(Dataset entries)
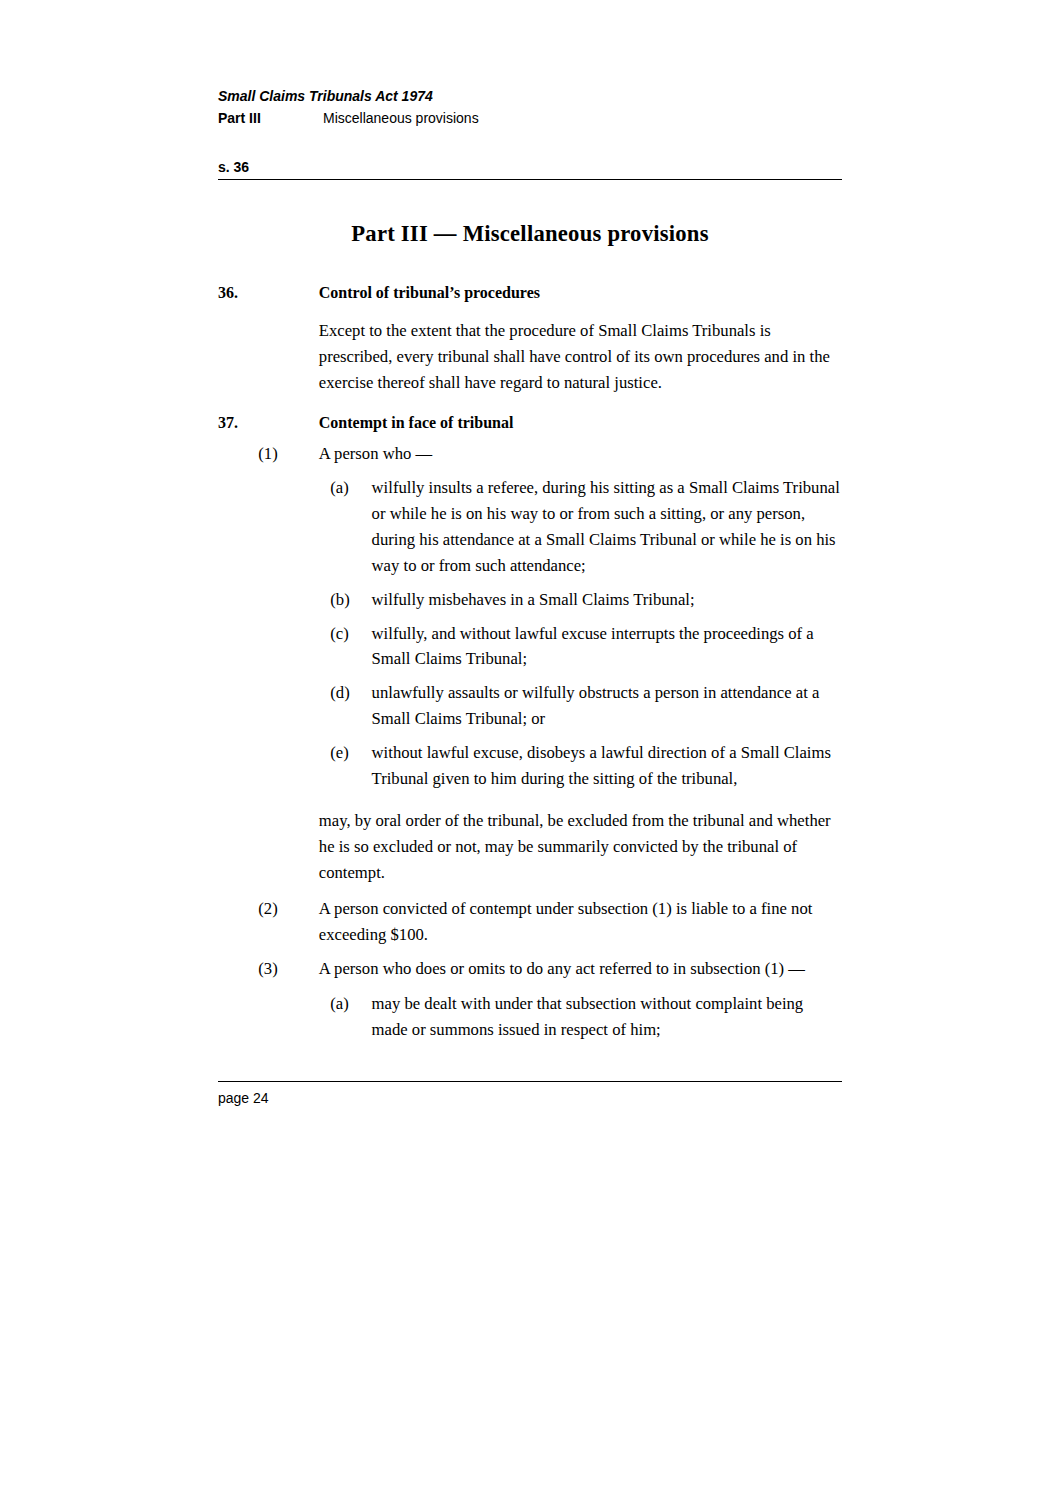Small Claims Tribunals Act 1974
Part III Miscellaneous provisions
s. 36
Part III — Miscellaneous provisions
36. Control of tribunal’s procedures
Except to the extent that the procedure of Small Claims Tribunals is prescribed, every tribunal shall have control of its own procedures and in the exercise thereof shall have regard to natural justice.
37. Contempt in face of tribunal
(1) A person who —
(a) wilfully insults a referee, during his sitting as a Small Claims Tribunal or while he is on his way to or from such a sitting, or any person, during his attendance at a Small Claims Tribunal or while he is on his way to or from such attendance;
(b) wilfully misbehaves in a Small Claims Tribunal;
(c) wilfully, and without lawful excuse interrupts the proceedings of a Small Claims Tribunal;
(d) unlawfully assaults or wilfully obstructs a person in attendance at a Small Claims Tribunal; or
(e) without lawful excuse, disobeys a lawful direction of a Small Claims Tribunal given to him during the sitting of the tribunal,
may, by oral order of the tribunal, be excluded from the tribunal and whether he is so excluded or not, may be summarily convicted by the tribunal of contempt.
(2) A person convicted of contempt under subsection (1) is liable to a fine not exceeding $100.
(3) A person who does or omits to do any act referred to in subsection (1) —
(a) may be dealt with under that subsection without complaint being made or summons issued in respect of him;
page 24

---

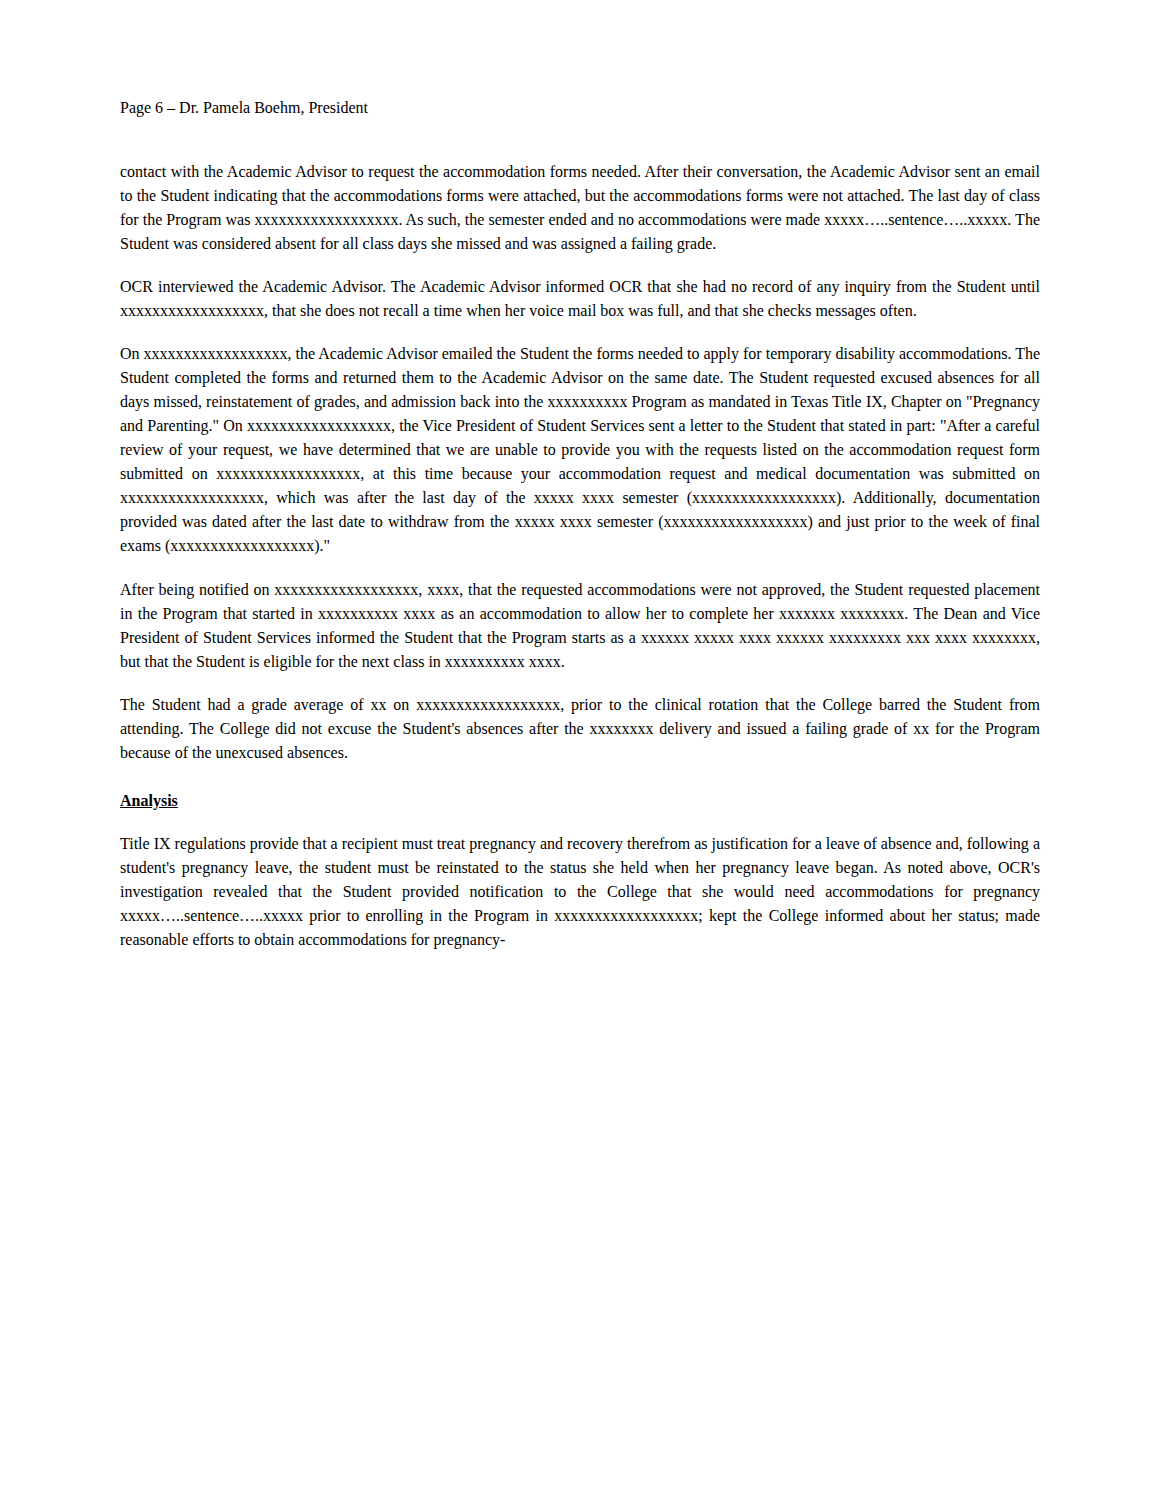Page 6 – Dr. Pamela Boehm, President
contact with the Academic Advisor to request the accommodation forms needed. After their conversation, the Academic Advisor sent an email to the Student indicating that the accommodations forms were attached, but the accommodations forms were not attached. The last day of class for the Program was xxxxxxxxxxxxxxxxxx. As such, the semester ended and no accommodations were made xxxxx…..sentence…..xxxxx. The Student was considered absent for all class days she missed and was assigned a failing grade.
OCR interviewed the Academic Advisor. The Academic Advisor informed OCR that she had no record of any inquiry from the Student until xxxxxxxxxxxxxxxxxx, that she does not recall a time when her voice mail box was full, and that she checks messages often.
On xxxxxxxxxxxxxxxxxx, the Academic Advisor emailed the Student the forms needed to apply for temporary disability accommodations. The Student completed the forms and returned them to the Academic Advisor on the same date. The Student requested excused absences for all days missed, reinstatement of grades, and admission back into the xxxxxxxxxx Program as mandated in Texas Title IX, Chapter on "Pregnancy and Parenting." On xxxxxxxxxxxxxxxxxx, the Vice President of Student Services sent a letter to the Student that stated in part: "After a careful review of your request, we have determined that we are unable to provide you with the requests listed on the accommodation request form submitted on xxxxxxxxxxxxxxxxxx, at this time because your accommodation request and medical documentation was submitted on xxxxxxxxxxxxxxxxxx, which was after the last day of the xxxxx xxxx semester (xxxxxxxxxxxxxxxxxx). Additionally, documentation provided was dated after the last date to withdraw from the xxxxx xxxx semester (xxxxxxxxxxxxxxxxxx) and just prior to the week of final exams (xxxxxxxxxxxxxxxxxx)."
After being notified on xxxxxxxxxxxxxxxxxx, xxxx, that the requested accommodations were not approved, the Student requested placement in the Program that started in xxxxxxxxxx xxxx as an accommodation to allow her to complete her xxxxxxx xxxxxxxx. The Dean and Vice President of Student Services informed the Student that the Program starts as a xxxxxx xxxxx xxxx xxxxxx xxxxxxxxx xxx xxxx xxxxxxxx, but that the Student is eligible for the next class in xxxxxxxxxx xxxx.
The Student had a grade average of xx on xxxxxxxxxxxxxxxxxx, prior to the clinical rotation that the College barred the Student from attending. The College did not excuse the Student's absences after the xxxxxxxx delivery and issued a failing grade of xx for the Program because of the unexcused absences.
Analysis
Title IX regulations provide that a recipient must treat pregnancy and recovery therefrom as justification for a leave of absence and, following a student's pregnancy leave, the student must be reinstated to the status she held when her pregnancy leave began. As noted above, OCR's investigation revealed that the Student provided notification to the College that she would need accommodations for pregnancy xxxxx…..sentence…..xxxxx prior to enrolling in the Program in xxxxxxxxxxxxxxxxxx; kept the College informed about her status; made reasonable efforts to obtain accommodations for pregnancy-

* * *

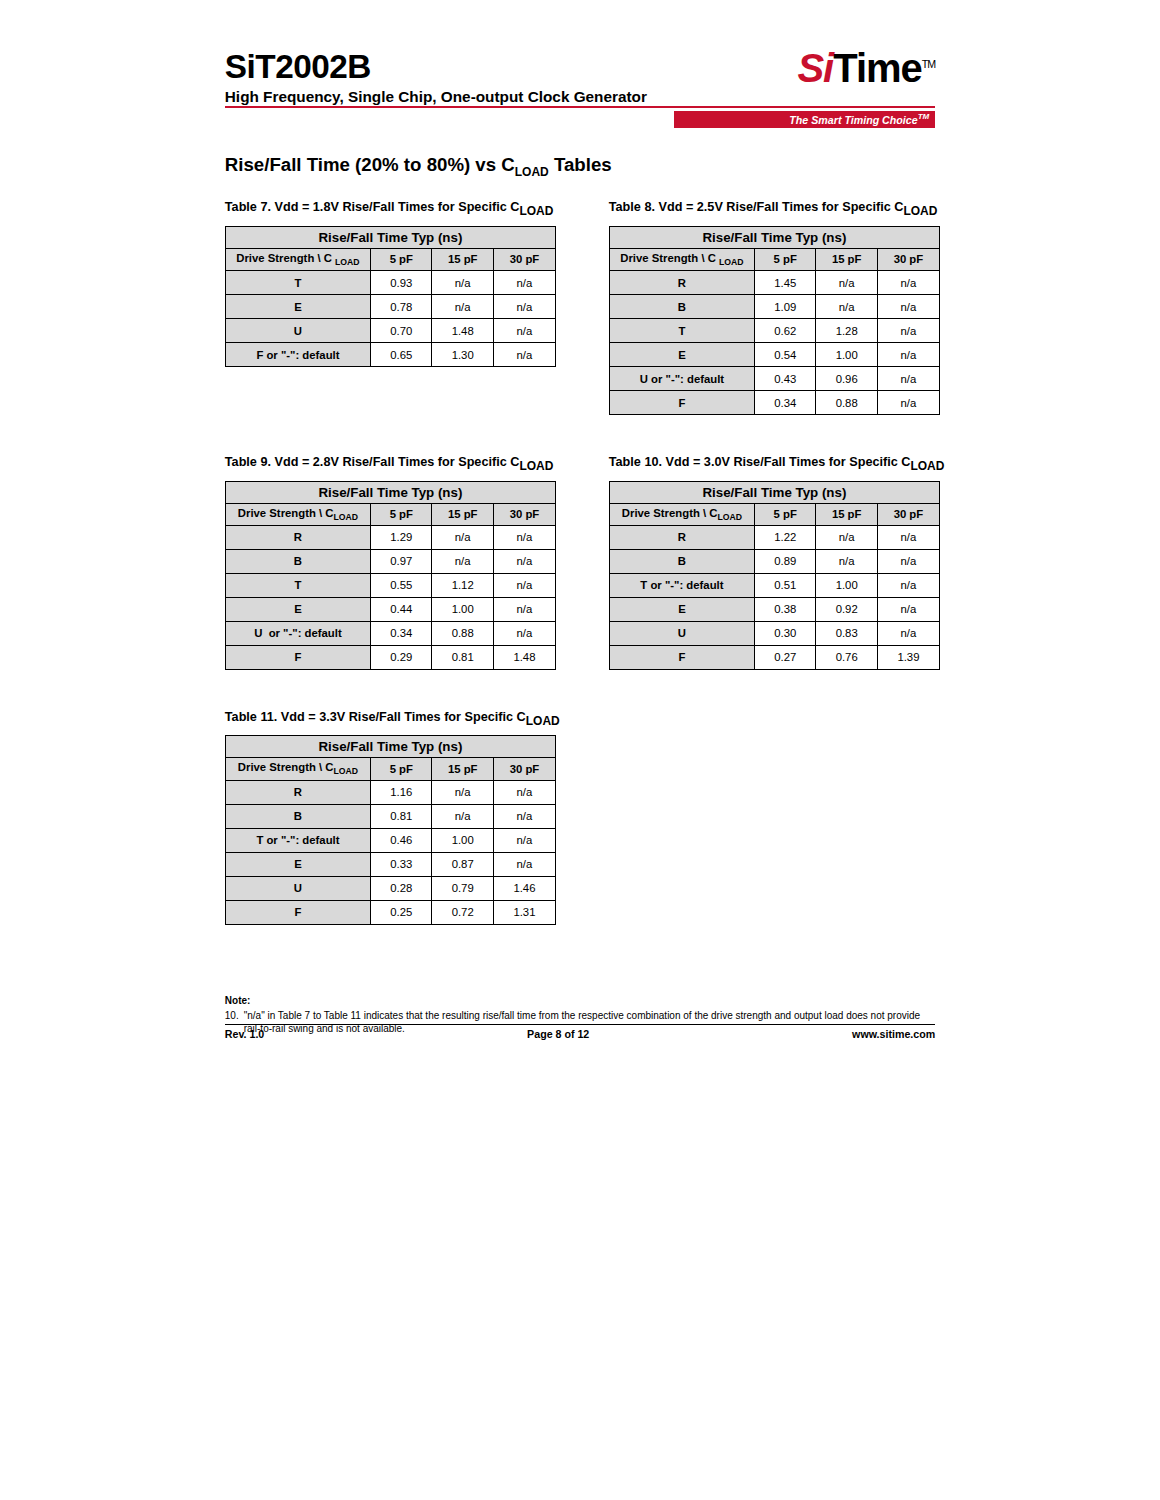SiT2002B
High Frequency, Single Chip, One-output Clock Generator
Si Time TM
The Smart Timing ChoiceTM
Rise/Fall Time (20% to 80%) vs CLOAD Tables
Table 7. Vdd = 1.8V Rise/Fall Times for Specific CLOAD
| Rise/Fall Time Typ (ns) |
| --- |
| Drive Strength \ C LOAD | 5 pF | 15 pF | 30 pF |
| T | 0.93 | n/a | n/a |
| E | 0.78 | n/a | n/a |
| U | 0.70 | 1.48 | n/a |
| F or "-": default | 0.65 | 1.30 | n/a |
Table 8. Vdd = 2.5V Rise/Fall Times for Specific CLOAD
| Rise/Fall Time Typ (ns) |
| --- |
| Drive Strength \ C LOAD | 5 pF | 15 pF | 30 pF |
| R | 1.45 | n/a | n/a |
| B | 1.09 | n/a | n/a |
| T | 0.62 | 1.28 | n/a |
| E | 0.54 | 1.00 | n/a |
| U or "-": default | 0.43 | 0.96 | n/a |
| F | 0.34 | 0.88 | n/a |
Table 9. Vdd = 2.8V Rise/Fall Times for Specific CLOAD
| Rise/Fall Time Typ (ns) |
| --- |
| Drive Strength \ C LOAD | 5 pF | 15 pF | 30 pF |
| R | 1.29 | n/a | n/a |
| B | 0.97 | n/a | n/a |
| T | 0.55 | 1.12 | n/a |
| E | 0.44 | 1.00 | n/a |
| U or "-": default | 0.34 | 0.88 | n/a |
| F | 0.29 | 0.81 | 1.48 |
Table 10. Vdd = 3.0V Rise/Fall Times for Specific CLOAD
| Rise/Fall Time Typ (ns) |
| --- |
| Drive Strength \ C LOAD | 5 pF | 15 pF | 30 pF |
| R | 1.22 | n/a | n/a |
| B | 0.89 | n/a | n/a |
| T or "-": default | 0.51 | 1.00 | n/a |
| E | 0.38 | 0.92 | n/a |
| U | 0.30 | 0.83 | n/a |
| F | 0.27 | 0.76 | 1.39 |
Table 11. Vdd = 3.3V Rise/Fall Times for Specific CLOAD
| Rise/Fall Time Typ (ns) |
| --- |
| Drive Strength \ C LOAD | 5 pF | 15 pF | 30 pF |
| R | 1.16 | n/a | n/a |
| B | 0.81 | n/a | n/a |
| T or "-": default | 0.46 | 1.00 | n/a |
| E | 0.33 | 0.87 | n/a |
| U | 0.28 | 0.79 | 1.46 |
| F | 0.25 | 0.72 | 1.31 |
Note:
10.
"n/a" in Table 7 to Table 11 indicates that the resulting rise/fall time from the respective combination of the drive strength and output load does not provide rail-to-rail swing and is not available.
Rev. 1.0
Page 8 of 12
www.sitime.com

TASK TO CARRY OUT
Search the entries for the word "provisions" and copy every line that holds it.

EXERCISE RESULT
Part III Miscellaneous provisions
Part III — Miscellaneous provisions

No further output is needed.